Special Handling of Entry Script

There are 2 extra changes for entry script:

  • Before obfuscating, insert protection code to entry script.
  • After obfuscated, insert bootstrap code to obfuscated script.

Before obfuscating entry scipt, PyArmor will search the content line by line. If there is line like this:

# {PyArmor Protection Code}

PyArmor will replace this line with protection code.

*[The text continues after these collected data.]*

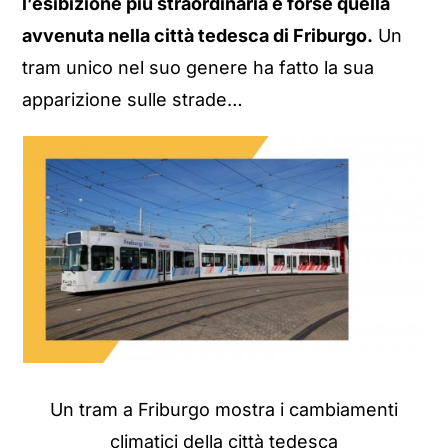
l’esibizione più straordinaria è forse quella
avvenuta nella città tedesca di Friburgo.
Un
tram unico nel suo genere ha fatto la sua
apparizione sulle strade…
Un tram a Friburgo mostra i cambiamenti
climatici della città tedesca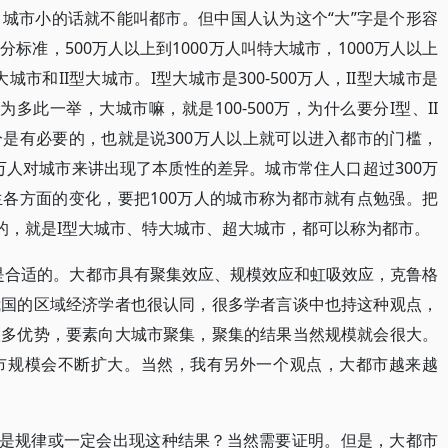
城市小的话就不能叫都市。但中国人认为这个“大”字是个形容
标准，500万人以上到1000万人叫特大城市，1000万人以上
市和II型大城市。I型大城市是300-500万人，II型大城市是
为多此一举，大城市嘛，就是100-500万，为什么要分I型、II
是有必要的，也就是说300万人以上就可以进入都市的门槛，
0万人对城市来讲出现了本质性的差异。城市常住人口超过300万
各方面的变化，要把100万人的城市称为都市就有点勉强。把
适的，就是I型大城市、特大城市、超大城市，都可以称为都市。
也是合适的。大都市具有聚集效应、规模效应和虹吸效应，克鲁格
我国的区域经济学者也很认同，很多学者言谈中也持这种观点，
很多优势，要素向大城市聚集，聚集的结果当然规模就会很大。
市规模会不断扩大。当然，我有另外一个观点，大都市越来越
不是规律或一定会出现这种结果？当然需要证明。但是，大都市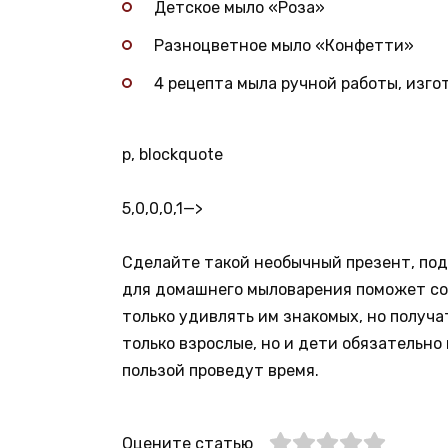
Детское мыло «Роза»
Разноцветное мыло «Конфетти»
4 рецепта мыла ручной работы, изго
p, blockquote
5,0,0,0,1
—>
Сделайте такой необычный презент, под
для домашнего мыловарения поможет со
только удивлять им знакомых, но получа
только взрослые, но и дети обязательно
пользой проведут время.
Оцените статью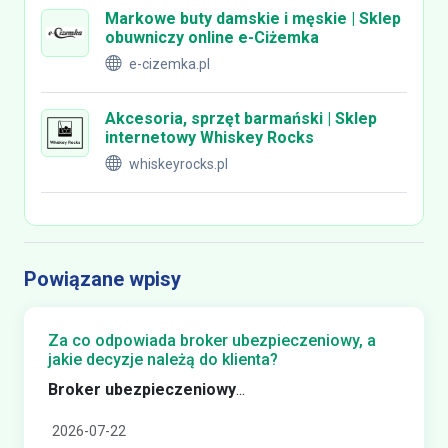
Markowe buty damskie i męskie | Sklep
obuwniczy online e-Ciżemka
e-cizemka.pl
Akcesoria, sprzęt barmański | Sklep
internetowy Whiskey Rocks
whiskeyrocks.pl
Powiązane wpisy
Za co odpowiada broker ubezpieczeniowy, a
jakie decyzje należą do klienta?
Broker ubezpieczeniowy
...
2026-07-22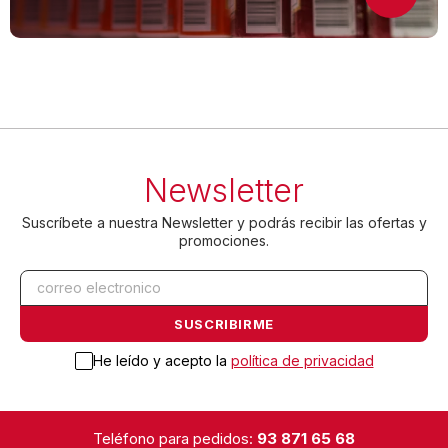
Newsletter
Suscríbete a nuestra Newsletter y podrás recibir las ofertas y
promociones.
He leído y acepto la
política de privacidad
Teléfono para pedidos:
93 871 65 68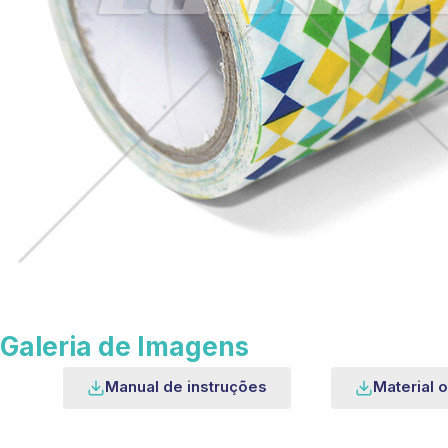
Galeria de Imagens
Manual de instruções
Material o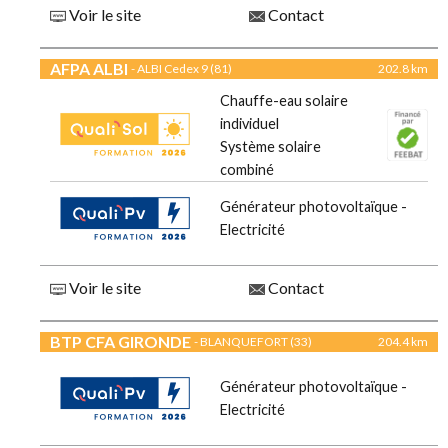
Voir le site
Contact
AFPA ALBI
- ALBI Cedex 9 (81)
202.8 km
Chauffe-eau solaire
individuel
Système solaire
combiné
Générateur photovoltaïque -
Electricité
Voir le site
Contact
BTP CFA GIRONDE
- BLANQUEFORT (33)
204.4 km
Générateur photovoltaïque -
Electricité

If there is line like this:

# {No PyArmor Protection Code}

PyArmor will not patch this script.

If both of lines aren’t found, insert protection code before the line:

if __name__ == '__main__'

Do nothing if no __main__ line found.

Here it’s the default template of protection code:

def protect_pytransform():

    import pytransform

    def check_obfuscated_script():
        CO_SIZES = 49, 46, 38, 36
        CO_NAMES = set(['pytransform', 'pyarmor_runtime', '__pyarmor__',
                        '__name__', '__file__'])
        co = pytransform.sys._getframe(3).f_code
        if not ((set(co.co_names) <= CO_NAMES)
                and (len(co.co_code) in CO_SIZES)):
            raise RuntimeError('Unexpected obfuscated script')

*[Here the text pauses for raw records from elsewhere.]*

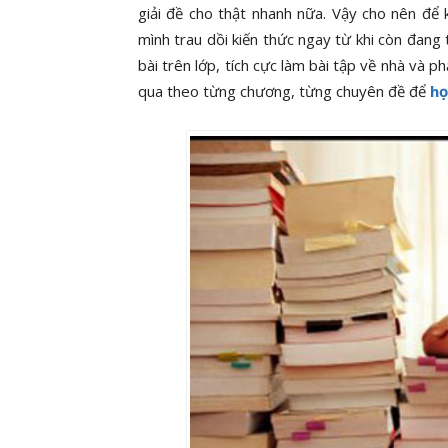
giải đề cho thật nhanh nữa. Vậy cho nên để
mình trau dồi kiến thức ngay từ khi còn đang
bài trên lớp, tích cực làm bài tập về nhà và
qua theo từng chương, từng chuyên đề để
họ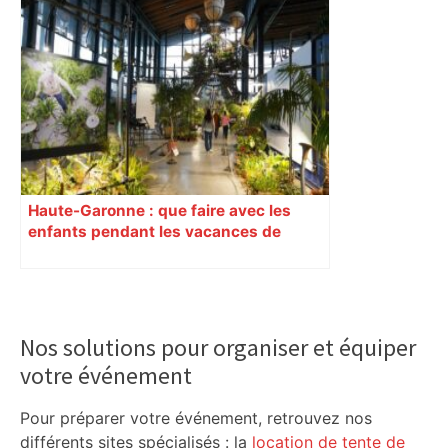
Haute-Garonne : que faire avec les
enfants pendant les vacances de
février ?
Primary
Sidebar
Nos solutions pour organiser et équiper
votre événement
Pour préparer votre événement, retrouvez nos
différents sites spécialisés : la
location de tente de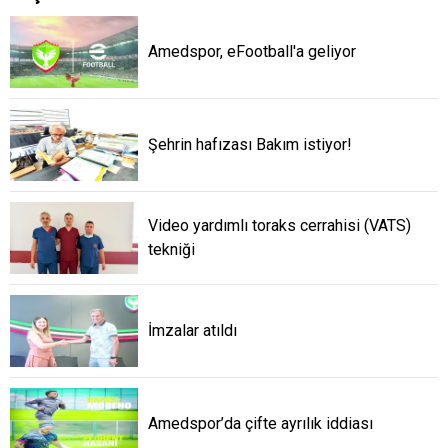
Amedspor, eFootball'a geliyor
Şehrin hafızası Bakım istiyor!
Video yardımlı toraks cerrahisi (VATS)
tekniği
İmzalar atıldı
Amedspor’da çifte ayrılık iddiası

    def check_mod_pytransform():
        def _check_co_key(co, v):
            return (len(co.co_names), len(co.co_consts), len(co.co_code)) == v
        for k, (v1, v2, v3) in {keylist}:
            co = getattr(pytransform, k).{code}
            if not _check_co_key(co, v1):
                raise RuntimeError('unexpected pytransform.py')
            if v2:
                if not _check_co_key(co.co_consts[1], v2):
                    raise RuntimeError('unexpected pytransform.py')
            if v3:
                if not _check_co_key(co.{closure}[0].cell_contents.{code}, v3):
                    raise RuntimeError('unexpected pytransform.py')

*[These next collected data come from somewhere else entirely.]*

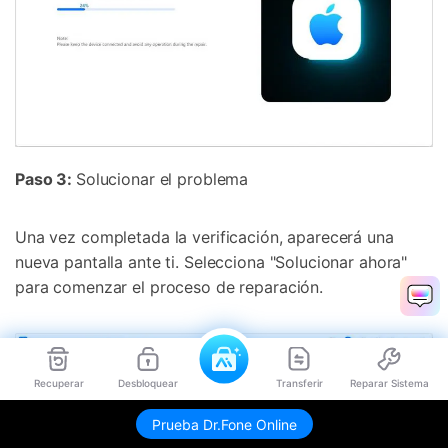
Paso 3:
Solucionar el problema
Una vez completada la verificación, aparecerá una
nueva pantalla ante ti. Selecciona "Solucionar ahora"
para comenzar el proceso de reparación.
Recuperar
Desbloquear
Transferir
Reparar Sistema
Envíame link de descarga
Prueba Dr.Fone Online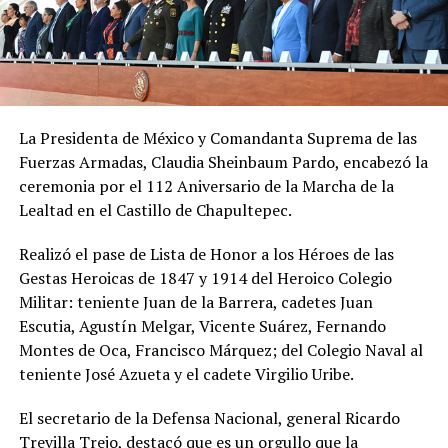
La Presidenta de México y Comandanta Suprema de las
Fuerzas Armadas, Claudia Sheinbaum Pardo, encabezó la
ceremonia por el 112 Aniversario de la Marcha de la
Lealtad en el Castillo de Chapultepec.
Realizó el pase de Lista de Honor a los Héroes de las
Gestas Heroicas de 1847 y 1914 del Heroico Colegio
Militar: teniente Juan de la Barrera, cadetes Juan
Escutia, Agustín Melgar, Vicente Suárez, Fernando
Montes de Oca, Francisco Márquez; del Colegio Naval al
teniente José Azueta y el cadete Virgilio Uribe.
El secretario de la Defensa Nacional, general Ricardo
Trevilla Trejo, destacó que es un orgullo que la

    def check_lib_pytransform():
        filename = pytransform.os.path.join({rpath}, {filename})
        size = {size}
        n = size >> 2
        with open(filename, 'rb') as f:
            buf = f.read(size)
        fmt = 'I' * n
        checksum = sum(pytransform.struct.unpack(fmt, buf)) & 0xFFFFFFFF
        if not checksum == {checksum}:
            raise RuntimeError("Unexpected %s" % filename)
    try:
        check_obfuscated_script()
        check_mod_pytransform()
        check_lib_pytransform()
    except Exception as e:
        print("Protection Fault: %s" % e)
        pytransform.sys.exit(1)

protect_pytransform()

All the string template {xxx} will be replaced with real value by PyArmor.

To prevent PyArmor from inserting this protection code, pass –no-cross-protection as obfuscating the scripts:

pyarmor obfuscate --no-cross-protection foo.py

After the entry script is obfuscated, the Bootstrap Code will be inserted at the beginning of the obfuscated script.